Il sogno è più simile all’immaginazione o alla percezione? Perché quando sogniamo siamo come “disconnessi” dall’ambiente circostante? Sono alcune delle domande a cui risponde, in un viaggio fra fenomenologia e neurofisiologia, l’ampia e bella rassegna di Yuval Nir e Giulio Tononi, in pubblicazione su Trends in Cognitive Sciences (Nyr Y, Tononi G, Dreaming and the brain: from phenomenology to neurophysiology, Tr Cog Sci, 2010, in press).
“I sogni sono esperimenti di psicologia e neuroscienze che possiamo realizzare ogni notte quando dormiamo”. Così si apre la rassegna di Nir e Tononi, del dipartimento di psichiatria della University of Wisconsin.
I sogni affascinano l’umanità sin dalla sua comparsa sul pianeta, “ma il loro studio scientifico rigoroso è ancora alle battute iniziali”, dice Tononi. Nell’Interpretazione dei sogni, Freud profetizzava che “un giorno la ricerca sarà in grado di scoprire le basi organiche di questo evento mentale”. Ecco, sembra essere arrivato quel giorno.
Nir e Tononi passano in rassegna i risultati dei più recenti studi sul sogno, dalla fenomenologia all’indagine sull’attività del cervello, mostrando differenze e similarità fra il sogno e la veglia, toccando i temi della riduzione del controllo volontario e dell’autocoscienza, dell’alterazione del pensiero riflessivo e dei processi di memoria, della disconnessione dall’ambiente e degli aspetti emozionali che questa singolare esperienza comporta.

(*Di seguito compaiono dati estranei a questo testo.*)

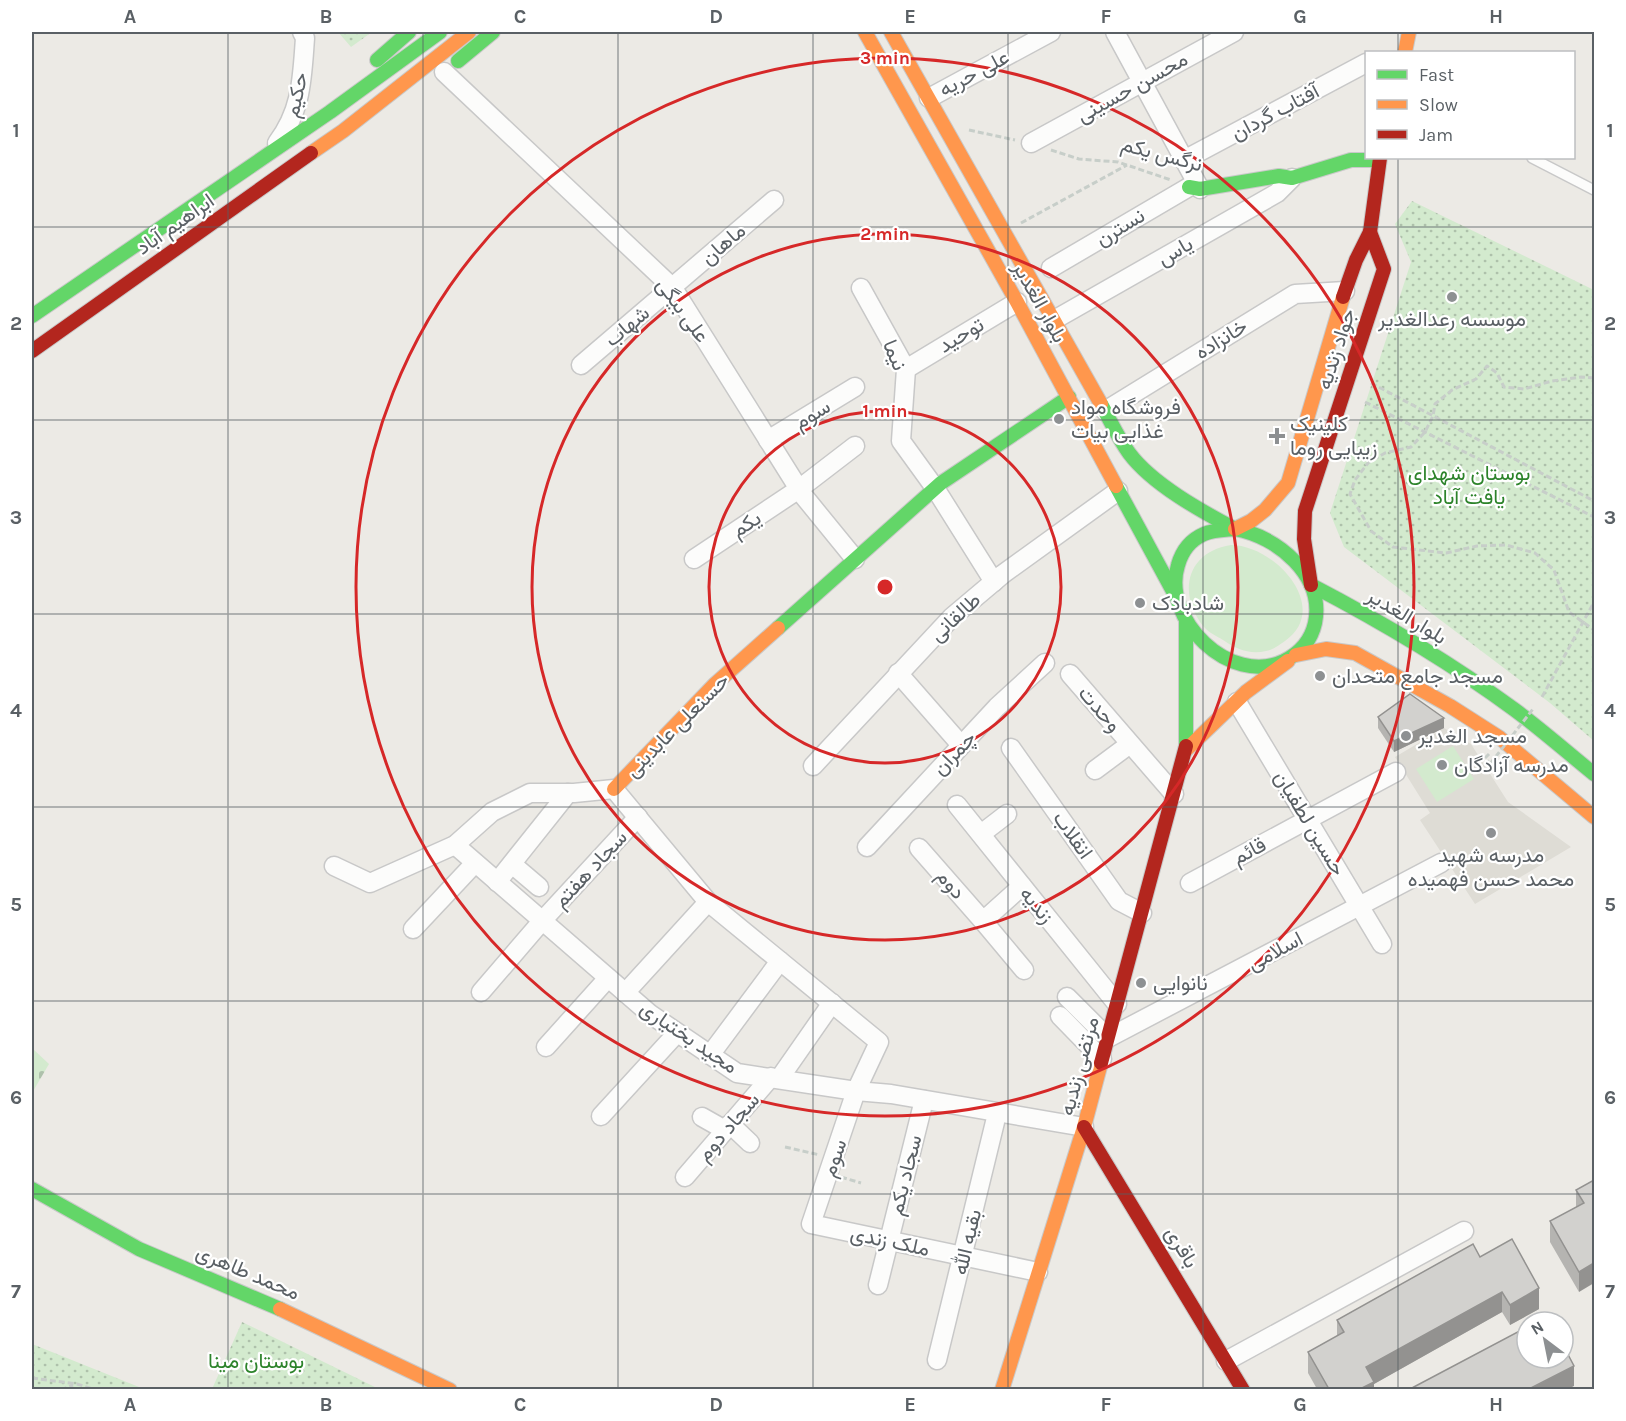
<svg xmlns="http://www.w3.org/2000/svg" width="1626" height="1421" font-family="Karla,Vazirmatn,sans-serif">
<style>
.education{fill:#dedcd5}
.grass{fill:#d3eace}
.cemetery{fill:url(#cemetery-stones)}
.park{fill:url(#park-dots)}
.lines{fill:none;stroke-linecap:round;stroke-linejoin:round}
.lane-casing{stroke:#c8c8c8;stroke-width:12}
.street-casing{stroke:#c8c8c8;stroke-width:21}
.fast-casing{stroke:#c9c9c9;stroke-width:16}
.slow-casing{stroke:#c9c9c9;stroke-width:16}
.jam-casing{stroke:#c9c9c9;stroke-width:16}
.path{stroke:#c7cec9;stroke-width:3;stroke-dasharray:6 3;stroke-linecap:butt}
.lane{stroke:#fcfcfb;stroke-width:9}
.street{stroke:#fcfcfb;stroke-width:18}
.fast{stroke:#63d668;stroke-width:14}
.slow{stroke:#ff974d;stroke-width:14}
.jam{stroke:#b3261e;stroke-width:14}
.path-bridge{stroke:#c7cec9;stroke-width:3;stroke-dasharray:6 3;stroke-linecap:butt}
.wall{fill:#b5b4b1}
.shaded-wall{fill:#939290}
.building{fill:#d2d1ce;stroke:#939290;stroke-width:1.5}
.grid{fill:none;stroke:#5a6065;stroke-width:1.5;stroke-opacity:0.55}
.ring{fill:none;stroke:#d62828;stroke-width:3}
.poi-dot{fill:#8d9092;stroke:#fff;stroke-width:2}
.labels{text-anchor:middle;stroke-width:4.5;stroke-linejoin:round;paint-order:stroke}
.street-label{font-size:21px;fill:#5a6065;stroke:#fff}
.poi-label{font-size:21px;fill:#5a6065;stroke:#fff;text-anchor:start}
.park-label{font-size:21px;fill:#2c832a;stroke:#fff}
.centre{fill:#d62828;stroke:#fff;stroke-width:3}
.ring-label{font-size:18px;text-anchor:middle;font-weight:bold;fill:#d62828;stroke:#fff;stroke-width:4.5;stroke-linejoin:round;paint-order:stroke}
.neatline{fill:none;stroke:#5a6065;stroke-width:2}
.grid-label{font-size:20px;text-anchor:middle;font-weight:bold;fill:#5a6065}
</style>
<defs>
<pattern id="cemetery-stones" width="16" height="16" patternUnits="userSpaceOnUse" patternTransform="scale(1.5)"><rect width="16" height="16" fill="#d3eace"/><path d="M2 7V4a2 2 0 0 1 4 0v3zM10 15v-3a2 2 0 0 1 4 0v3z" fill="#aec1ab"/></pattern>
<pattern id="park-dots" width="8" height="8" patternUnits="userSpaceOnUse" patternTransform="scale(1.5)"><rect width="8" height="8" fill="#d3eace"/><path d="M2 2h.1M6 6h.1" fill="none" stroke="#aec1ab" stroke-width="1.8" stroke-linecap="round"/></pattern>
</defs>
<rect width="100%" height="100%" fill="#eceae5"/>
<path class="education" d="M1444 728 1471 744 1508 802 1571 847 1475 904 1420 820 1430 813 1395 757Z"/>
<g class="grass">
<path d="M1231 545C1275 545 1332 608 1285 641 1279 645 1273 650 1266 651 1250 655 1236 649 1223 640 1217 636 1209 633 1204 627 1177 594 1186 552 1231 545Z"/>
<path d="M1453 746 1474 779 1437 802 1416 769Z"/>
</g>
<path class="cemetery" d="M32 1048 49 1064 32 1093Z"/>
<g class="park">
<path d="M338 32H372L351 47Z"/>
<path d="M1412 201 1594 290V741L1550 703 1344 547 1330 513 1411 262 1395 224Z"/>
<path d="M242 1322 379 1389H212Z"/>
<path d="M32 1344 144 1389H32Z"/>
</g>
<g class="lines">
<g class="lane-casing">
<path id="lane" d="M1532 158 1594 190"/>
</g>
<g class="street-casing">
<g id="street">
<path d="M1115 32 1200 189"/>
<path d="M444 72 673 288 802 494 855 559"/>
<path d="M929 98 1051 32"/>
<path d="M277 143C302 110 302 78 305 38L302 32"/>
<path d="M1031 143 1234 32"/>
<path d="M1184 160 1366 63"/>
<path d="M1051 268 1189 187"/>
<path d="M861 288 906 369 901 441 935 488 994 582"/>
<path d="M1054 320 1277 193 1292 178"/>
<path d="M581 365 774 200"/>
<path d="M906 369 1017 302"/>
<path d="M1105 411 1295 294 1345 291"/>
<path d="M768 440 855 387"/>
<path d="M694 559 799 489 855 446"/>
<path d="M898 673 961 745"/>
<path d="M1070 674 1174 794"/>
<path d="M1237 702 1382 944"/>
<path d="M1011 748 1119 901 1142 913"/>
<path d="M813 766 952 617 1003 574 1118 491"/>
<path d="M1095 770 1130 744"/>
<path d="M957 805 1117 1004"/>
<path d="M981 834 1007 814"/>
<path d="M455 845 650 1014 737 1073 856 1091 891 1094 1084 1127"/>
<path d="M867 847 997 707 1045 663"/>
<path d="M919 848 983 921 1022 886"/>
<path d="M512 864 539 887"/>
<path d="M334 866 370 883 455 845 492 812 530 793H574L614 789 708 902 879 1042 856 1091 811 1224 1038 1272"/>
<path d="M497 882 568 793"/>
<path d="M1190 883 1396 772"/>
<path d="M983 921 1024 970"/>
<path d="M413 929 475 863"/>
<path d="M481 992 542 921 638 817"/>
<path d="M625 993 708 902"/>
<path d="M1067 997 1108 1038 1441 863"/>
<path d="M1060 1016 1102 1059"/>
<path d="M546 1047 608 978"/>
<path d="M710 1055 780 961"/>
<path d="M779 1079 832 1003"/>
<path d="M601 1116 677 1033"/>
<path d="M702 1117 725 1130"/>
<path d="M730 1124 750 1143"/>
<path d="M685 1177 771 1077"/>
<path d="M878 1285 924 1100"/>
<path d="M937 1360 995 1122"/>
<path d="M1226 1361 1464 1231"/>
</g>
</g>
<g class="fast-casing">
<g id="fast">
<path d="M377 60 409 32"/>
<path d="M458 61 493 32"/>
<path d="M1189 187 1200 189 1279 176 1292 178 1351 160H1379"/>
<path d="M32 316 330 112 440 32"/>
<path d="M1101 404C1110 420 1118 438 1129 453 1152 484 1201 511 1235 529"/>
<path d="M1116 486 1175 595"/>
<path d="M1235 529C1277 536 1325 576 1315 623 1311 641 1300 653 1284 661 1230 687 1161 619 1178 565 1182 551 1190 540 1204 534 1213 530 1225 530 1235 529Z"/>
<path d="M1311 585C1382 622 1451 663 1515 710 1542 730 1568 753 1594 774"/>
<path d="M1186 622V746"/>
<path d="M778 628 941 483 1069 397"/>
<path d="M32 1189 139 1249 280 1309"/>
</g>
</g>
<g class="slow-casing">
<g id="slow">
<path d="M865 32 1017 302 1116 486"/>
<path d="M891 32 1101 404"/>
<path d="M1405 52 1409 32"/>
<path d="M311 153 343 131 469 32"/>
<path d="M1235 529 1251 521 1265 510 1288 483 1343 297"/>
<path d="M1296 655 1326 649 1355 653 1450 706 1500 738 1594 817"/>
<path d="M1186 750 1246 692 1288 661"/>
<path d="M614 789 714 685 778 628"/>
<path d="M280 1309 450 1390"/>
<path d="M1002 1390 1084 1127 1101 1063"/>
</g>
</g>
<g class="jam-casing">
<g id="jam">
<path d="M1343 297 1356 260 1370 232 1380 158"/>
<path d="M32 351 311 153"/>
<path d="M1311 585 1304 539 1305 511 1384 269 1370 232"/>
<path d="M1101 1063 1186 746"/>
<path d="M1084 1127 1243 1390"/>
</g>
</g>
<g class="path">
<path d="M969 130 1015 140"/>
<path d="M1051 150 1079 159 1118 162 1171 180"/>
<path d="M1021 223 1127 165"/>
<path d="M1594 378 1581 377 1552 381 1524 389 1504 387 1497 373 1487 366 1476 379 1452 390 1435 404 1433 416 1425 432 1411 447 1385 453 1368 463 1355 480 1350 494 1371 531 1393 547 1446 553 1477 546 1506 545 1535 553 1554 570 1569 612 1594 630"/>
<path d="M1371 383 1594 501"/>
<path d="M1365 402 1594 517"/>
<path d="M1542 697 1594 602"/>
<path d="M1489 754 1485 758 1490 764"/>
<path d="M785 1147 820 1155"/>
<path d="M841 1177 861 1183"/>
<path d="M32 1378 77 1384 96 1390"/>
<path d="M61 1390 73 1385"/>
</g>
<use href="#lane" class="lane"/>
<use href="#street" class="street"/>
<use href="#fast" class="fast"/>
<use href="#slow" class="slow"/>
<use href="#jam" class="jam"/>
<path class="path-bridge" d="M1490 764 1533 709"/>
</g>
<g class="wall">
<path d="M1378 717 1444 728 1394 752 1378 728Z"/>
<path d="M1594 1180 1579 1292 1550 1242V1221L1576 1207V1190Z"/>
<path d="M1480 1257 1539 1309 1510 1325 1502 1312 1374 1384V1389H1317L1308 1373V1352L1337 1336V1320Z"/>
<path d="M1594 1292V1320L1592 1314V1294Z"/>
</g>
<g class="shaded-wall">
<path d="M1444 718V728L1394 752V741Z"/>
<path d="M1594 1263V1283L1579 1292V1272Z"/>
<path d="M1539 1288V1309L1510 1325V1305Z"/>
<path d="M1502 1292V1312L1374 1384V1389H1360L1366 1367Z"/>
<path d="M1574 1366V1386L1568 1389H1529Z"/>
</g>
<g class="building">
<path d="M1410 694 1444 718 1394 741 1378 717Z"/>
<path d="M1594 1180V1263L1579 1272 1550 1221 1584 1203 1576 1190Z"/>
<path d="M1512 1239 1539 1288 1510 1305 1502 1292 1366 1367 1374 1382 1360 1389H1329L1308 1352 1344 1332 1337 1320 1473 1244 1480 1257Z"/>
<path d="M1548 1316 1551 1322H1537Z"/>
<path d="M1527 1327V1358H1563V1345L1574 1366 1529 1389H1410Z"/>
</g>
<path class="grid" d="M228 32V1390M423 32V1390M618 32V1390M813 32V1390M1008 32V1390M1203 32V1390M1398 32V52M1398 158V1390M32 227H1594M32 420H1594M32 614H1594M32 807H1594M32 1001H1594M32 1194H1594"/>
<g class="ring">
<circle cx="885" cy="587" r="176"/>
<circle cx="885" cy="587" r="353"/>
<circle cx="885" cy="587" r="529"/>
</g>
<g class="poi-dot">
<circle cx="1452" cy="297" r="6"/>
<circle cx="1059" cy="419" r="6"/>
<path d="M1274 427h6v6h6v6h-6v6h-6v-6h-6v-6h6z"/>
<circle cx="1140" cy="603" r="6"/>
<circle cx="1320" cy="676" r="6"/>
<circle cx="1406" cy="736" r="6"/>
<circle cx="1442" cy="765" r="6"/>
<circle cx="1491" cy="833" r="6"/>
<circle cx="1141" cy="983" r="6"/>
</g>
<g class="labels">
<g class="street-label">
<text transform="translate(974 73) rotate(-28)" y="7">علی حریه</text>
<text transform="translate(1132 87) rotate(-29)" y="7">محسن حسینی</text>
<text transform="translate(296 95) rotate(-78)" y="7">حکیم</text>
<text transform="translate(1275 112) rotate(-28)" y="7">آفتاب گردان</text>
<text transform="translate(1162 154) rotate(15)" y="7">نرگس یکم</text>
<text transform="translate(175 224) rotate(-35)" y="7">ابراهیم آباد</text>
<text transform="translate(1120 227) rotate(-31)" y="7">نسترن</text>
<text transform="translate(723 244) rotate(-41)" y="7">ماهان</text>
<text transform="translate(1175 251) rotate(-30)" y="7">یاس</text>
<text transform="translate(1040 302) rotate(61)" y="7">بلوار الغدیر</text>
<text transform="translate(683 310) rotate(54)" y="7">علی بیگی</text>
<text transform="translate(627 326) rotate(-40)" y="7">شهاب</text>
<text transform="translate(961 335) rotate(-31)" y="7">توحید</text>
<text transform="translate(1221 339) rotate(-32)" y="7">خانزاده</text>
<text transform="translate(1336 349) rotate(-72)" y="7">جواد زندیه</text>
<text transform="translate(895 355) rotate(67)" y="7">نیما</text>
<text transform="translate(812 414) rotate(-31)" y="7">سوم</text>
<text transform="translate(746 524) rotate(-34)" y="7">یکم</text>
<text transform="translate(1407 616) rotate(31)" y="7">بلوار الغدیر</text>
<text transform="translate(955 617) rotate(-43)" y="7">طالقانی</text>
<text transform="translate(1100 709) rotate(49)" y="7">وحدت</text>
<text transform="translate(677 725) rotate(-45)" y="7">حسنعلی عابدینی</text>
<text transform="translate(954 753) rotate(-46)" y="7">چمران</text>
<text transform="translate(1310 823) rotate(59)" y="7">حسین لطفیان</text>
<text transform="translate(1073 835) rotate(55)" y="7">انقلاب</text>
<text transform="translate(1249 851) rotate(-28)" y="7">قائم</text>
<text transform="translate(590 869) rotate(-47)" y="7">سجاد هفتم</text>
<text transform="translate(951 884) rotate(49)" y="7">دوم</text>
<text transform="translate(1037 905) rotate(51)" y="7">زندیه</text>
<text transform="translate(1275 951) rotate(-28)" y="7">اسلامی</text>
<text transform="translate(689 1037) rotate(34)" y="7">مجید بختیاری</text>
<text transform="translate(1079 1066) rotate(-75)" y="7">مرتضی زندیه</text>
<text transform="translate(728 1127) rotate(-49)" y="7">سجاد دوم</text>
<text transform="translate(834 1158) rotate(-71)" y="7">سوم</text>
<text transform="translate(905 1175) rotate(-76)" y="7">سجاد یکم</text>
<text transform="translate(890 1241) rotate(12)" y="7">ملک زندی</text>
<text transform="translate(967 1242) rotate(-77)" y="7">بقیه الله</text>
<text transform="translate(1182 1247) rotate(59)" y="7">باقری</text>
<text transform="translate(248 1272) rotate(23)" y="7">محمد طاهری</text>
</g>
<g class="poi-label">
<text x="1452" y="326" text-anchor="middle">موسسه رعدالغدیر</text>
<text x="1071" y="414">فروشگاه مواد<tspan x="1071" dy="24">غذایی بیات</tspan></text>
<text x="1290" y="431">کلینیک<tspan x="1290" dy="24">زیبایی روما</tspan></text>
<text x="1152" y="610">شادبادک</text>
<text x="1332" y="683">مسجد جامع متحدان</text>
<text x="1418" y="743">مسجد الغدیر</text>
<text x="1454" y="772">مدرسه آزادگان</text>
<text x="1491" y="862" text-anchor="middle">مدرسه شهید<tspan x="1491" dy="24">محمد حسن فهمیده</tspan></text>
<text x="1153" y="990">نانوایی</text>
</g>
<g class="park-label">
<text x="1469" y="480">بوستان شهدای<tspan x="1469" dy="24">یافت آباد</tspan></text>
<text x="256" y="1368">بوستان مینا</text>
</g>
</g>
<circle cx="885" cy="587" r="9" class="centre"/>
<g class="ring-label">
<text x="885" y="64">3 min</text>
<text x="885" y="240">2 min</text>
<text x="885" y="417">1 min</text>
</g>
<rect width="1626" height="1421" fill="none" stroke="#ffffff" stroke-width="66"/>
<rect x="1365" y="51" width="210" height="108" fill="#ffffff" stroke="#bdbfc1" stroke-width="1.5"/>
<rect x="1377" y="70" width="30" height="9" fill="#63d668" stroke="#bdbfc1" stroke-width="1.5"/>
<text x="1419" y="81" font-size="18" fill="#5a6065">Fast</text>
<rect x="1377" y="100" width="30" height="9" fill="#ff974d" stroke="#bdbfc1" stroke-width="1.5"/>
<text x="1419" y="111" font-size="18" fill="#5a6065">Slow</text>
<rect x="1377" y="130" width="30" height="9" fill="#b3261e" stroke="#bdbfc1" stroke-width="1.5"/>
<text x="1419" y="141" font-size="18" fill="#5a6065">Jam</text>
<g transform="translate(1545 1340) rotate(328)"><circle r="28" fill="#ffffff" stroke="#bdbfc1" stroke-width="1.5"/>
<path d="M0-4.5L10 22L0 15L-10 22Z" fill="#8d9092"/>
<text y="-9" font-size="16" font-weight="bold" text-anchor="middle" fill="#5a6065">N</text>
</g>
<rect x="33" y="33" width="1560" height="1355" class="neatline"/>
<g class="grid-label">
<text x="130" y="23">A</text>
<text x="326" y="23">B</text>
<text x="520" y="23">C</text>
<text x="716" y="23">D</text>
<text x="910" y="23">E</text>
<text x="1106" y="23">F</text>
<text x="1300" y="23">G</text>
<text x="1496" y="23">H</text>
<text x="16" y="137">1</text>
<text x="1610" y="137">1</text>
<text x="16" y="330">2</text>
<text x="1610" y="330">2</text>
<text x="16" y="524">3</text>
<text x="1610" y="524">3</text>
<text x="16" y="717">4</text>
<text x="1610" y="717">4</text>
<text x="16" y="911">5</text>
<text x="1610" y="911">5</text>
<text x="16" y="1104">6</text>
<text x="1610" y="1104">6</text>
<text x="16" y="1298">7</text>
<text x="1610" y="1298">7</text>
<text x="130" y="1411">A</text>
<text x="326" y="1411">B</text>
<text x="520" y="1411">C</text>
<text x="716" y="1411">D</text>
<text x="910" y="1411">E</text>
<text x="1106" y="1411">F</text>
<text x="1300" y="1411">G</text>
<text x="1496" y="1411">H</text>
</g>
</svg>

Alla luce delle tre principali correnti contemporanee di ricerca, quella psicodinamica di Solms, quella della Activation Input Modulation (AIM) di Hobson, quella neurocognitiva di Foulkes, gli Autori analizzano l’amnesia del sogno, la propagazione del segnale durante il sogno, la fase REM (chiedendosi se sia poi così un un buon modello per il sogno), i network funzionali e i meccanismi neurochimici sottostanti il sogno, fino a porsi la domanda: “ma sognare a che cosa serve”?
I punti fermi della nostra comprensione del sogno, secondo Nir e Tononi, sono i seguenti: lo stato di coscienza durante il sogno è simile a quello della condizione di veglia, anche se possiamo riscontrare “intriganti differenze” a livello di volontà, autocoscienza, riflessione, emozioni, memoria e una considerevole variabilità fra i sogni individuali.
La neurofisiologia del sonno REM, in particolare le recenti scoperte sui pattern di attività regionale cerebrale, offrono un utile punto di partenza per il collegamento dell’aspetto fenomenologico del sogno alla sottostante attività del cervello.
Le “evidenze convergenti” da diverse discipline, quali la fenomenologia, la neuropsicologia, la neuroimmagine funzionale, la neurofisiologia, sembrano supportare il concetto che l’attività di sognare può essere “molto simile” all’attività immaginativa.
Una curiosità: in una nota finale gli Autori si scusano per non aver potuto citare, per ragioni di spazio, tutti gli studi pubblicati sull’argomento.